• SELECTED EXCERPT:
= = =

Even these remnant grasslands are dwindling: the Auditor General found Victoria had failed to protect its critically-endangered grasslands despite an agreement with the Commonwealth that was supposed to ensure their survival.

Now, much of these grasslands are gone and new homes in growth-area housing estates are often built almost to the edge of the plot, without room for a garden.

A spokesperson from the Victorian government said that in 2017 it mandated that a minimum garden area must be kept, as a percentage of a housing lot or subdivision, to protect the character and green space within Melbourne’s suburbs. The Victorian Planning Authority’s draft guidelines for new precinct plans propose a 30 percent tree canopy target for Melbourne’s new growth areas. These are expected to be released by the end of the year.

The outer parts of Australian cities are submitting to urban sprawl.

Stephen Livesley says the heat island effect is a challenge that will only get worse as the climate becomes warmer and dryer.

Livesley often takes his students on field trips to the Melbourne outer suburbs of Tarneit and Point Cook to show them what poor urban planning in the field, like public parks where developers have done initial plantings but not continued to water them, meaning that after a year or two the trees are stunted or die, and weeds take over.

“We’re ending up with dark-roofed, back-to-back, nose-to-front, housing suburbs on the outskirts of Melbourne. And if you add dark, asphalt and concrete surfaces you’re going to get really hot suburbs,” he says. “When you have high-temperature events intersecting with urban heat islands, you have really, really high temperatures.”

= = =

• ENTRIES PROVIDED:
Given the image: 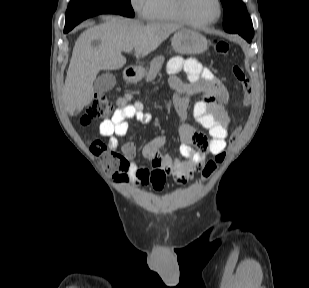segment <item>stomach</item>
I'll return each mask as SVG.
<instances>
[{"mask_svg":"<svg viewBox=\"0 0 309 288\" xmlns=\"http://www.w3.org/2000/svg\"><path fill=\"white\" fill-rule=\"evenodd\" d=\"M173 49L180 54H201L208 48L207 39L199 32L181 28L179 29L171 39ZM144 75V70L138 68L134 77H129L131 82H137L141 80Z\"/></svg>","mask_w":309,"mask_h":288,"instance_id":"1","label":"stomach"}]
</instances>
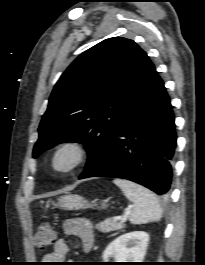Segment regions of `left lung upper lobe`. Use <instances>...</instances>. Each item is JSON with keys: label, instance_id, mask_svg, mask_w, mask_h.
Segmentation results:
<instances>
[{"label": "left lung upper lobe", "instance_id": "1", "mask_svg": "<svg viewBox=\"0 0 205 265\" xmlns=\"http://www.w3.org/2000/svg\"><path fill=\"white\" fill-rule=\"evenodd\" d=\"M153 70L147 54L130 39L109 38L83 52L50 95L33 157L59 143L74 141L85 145L87 165L91 163Z\"/></svg>", "mask_w": 205, "mask_h": 265}]
</instances>
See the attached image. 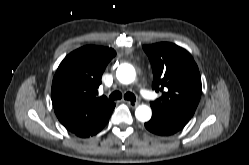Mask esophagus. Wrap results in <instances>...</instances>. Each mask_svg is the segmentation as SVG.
Segmentation results:
<instances>
[{
  "label": "esophagus",
  "instance_id": "1",
  "mask_svg": "<svg viewBox=\"0 0 249 165\" xmlns=\"http://www.w3.org/2000/svg\"><path fill=\"white\" fill-rule=\"evenodd\" d=\"M128 105L132 108H135L139 105V102L127 101Z\"/></svg>",
  "mask_w": 249,
  "mask_h": 165
}]
</instances>
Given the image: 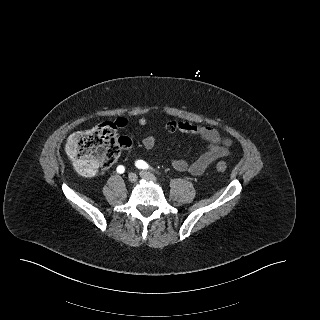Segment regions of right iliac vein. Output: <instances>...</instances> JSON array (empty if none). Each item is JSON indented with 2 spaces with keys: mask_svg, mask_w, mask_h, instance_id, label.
<instances>
[{
  "mask_svg": "<svg viewBox=\"0 0 320 320\" xmlns=\"http://www.w3.org/2000/svg\"><path fill=\"white\" fill-rule=\"evenodd\" d=\"M128 180H129V182H131V183L136 182V181H137V175L134 174V173H130V174L128 175Z\"/></svg>",
  "mask_w": 320,
  "mask_h": 320,
  "instance_id": "obj_1",
  "label": "right iliac vein"
}]
</instances>
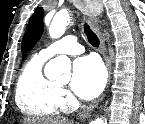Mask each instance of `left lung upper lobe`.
Masks as SVG:
<instances>
[{
  "instance_id": "5c2ea615",
  "label": "left lung upper lobe",
  "mask_w": 145,
  "mask_h": 124,
  "mask_svg": "<svg viewBox=\"0 0 145 124\" xmlns=\"http://www.w3.org/2000/svg\"><path fill=\"white\" fill-rule=\"evenodd\" d=\"M43 16H44L43 8L38 7L35 10L32 17L30 18L26 28V32L22 40L23 55L26 54L40 39L44 30Z\"/></svg>"
}]
</instances>
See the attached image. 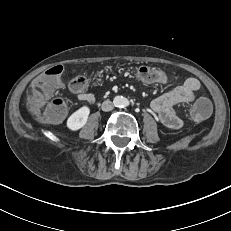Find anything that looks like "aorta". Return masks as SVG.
I'll list each match as a JSON object with an SVG mask.
<instances>
[{
	"mask_svg": "<svg viewBox=\"0 0 231 231\" xmlns=\"http://www.w3.org/2000/svg\"><path fill=\"white\" fill-rule=\"evenodd\" d=\"M125 101L126 99L123 96H116L113 102L116 107H121L125 104Z\"/></svg>",
	"mask_w": 231,
	"mask_h": 231,
	"instance_id": "762f6f07",
	"label": "aorta"
}]
</instances>
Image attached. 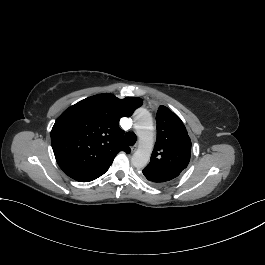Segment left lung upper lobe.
I'll return each instance as SVG.
<instances>
[{
  "mask_svg": "<svg viewBox=\"0 0 265 265\" xmlns=\"http://www.w3.org/2000/svg\"><path fill=\"white\" fill-rule=\"evenodd\" d=\"M156 122L157 141L150 163L142 172L150 183L166 185L187 167L191 140L181 119L167 107L159 106Z\"/></svg>",
  "mask_w": 265,
  "mask_h": 265,
  "instance_id": "left-lung-upper-lobe-1",
  "label": "left lung upper lobe"
}]
</instances>
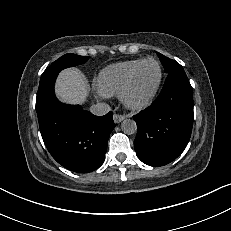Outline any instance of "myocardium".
<instances>
[{"label":"myocardium","mask_w":231,"mask_h":231,"mask_svg":"<svg viewBox=\"0 0 231 231\" xmlns=\"http://www.w3.org/2000/svg\"><path fill=\"white\" fill-rule=\"evenodd\" d=\"M147 62H153L157 65L158 70H159V76H158V80L154 86V88L152 89V91L149 93V95L143 99L142 101H133L131 99V90L133 87V83L135 80V76L138 72V70L141 68L142 65H144ZM163 80V69L161 64L154 58H146L143 59L141 62H139L131 71V73L128 76V79L124 85V87L122 88L121 92H120V99L122 101V103L129 109L131 110H143L145 108H147L148 106H150L155 97L157 96V93L160 89L161 83Z\"/></svg>","instance_id":"obj_1"}]
</instances>
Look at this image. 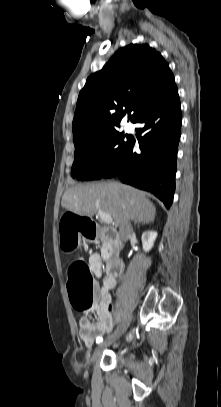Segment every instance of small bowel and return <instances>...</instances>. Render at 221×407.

= = =

• ACTIONS TO TAKE:
a. Answer these about the excerpt on Melbourne's outer suburbs, one line each, marked like the questions:
(i) Who found that Victoria had failed to protect its critically-endangered grasslands?
(ii) What tree canopy target do the Victorian Planning Authority's draft guidelines propose for Melbourne's new growth areas?
(iii) Which two outer suburbs does Livesley take his students to on field trips?
b. Please extend the excerpt on Melbourne's outer suburbs, carrying on from its final paragraph.

• OUTPUTS IN ORDER:
a.
(i) The Auditor General.
(ii) A 30 percent tree canopy target.
(iii) Tarneit and Point Cook.

b.
According to Pfautsch, even a concerted effort to increase tree coverage in the suburbs most prone to the heat-island effect will only have limited impact in the years to come.

We are pushing some of the most vulnerable people in our society into these low-tree, low-services environments.

Stephen Livesley

But more significantly, he notes that while photosynthesis in trees causes a cooling effect when temperatures are in the 20s and low 30s, in extreme cases, many species simply shut down, some even dump their leaves to preserve what moisture they have retained.

In the heat spikes to come, he says, trees will only be able to help us so much.

All this raises thorny questions of environmental and climate justice, Livesley says, as the suburbs most affected are often the most affordable.

“We are pushing some of the most vulnerable people in our society into these low tree, low services environments, with poor public transport infrastructure.”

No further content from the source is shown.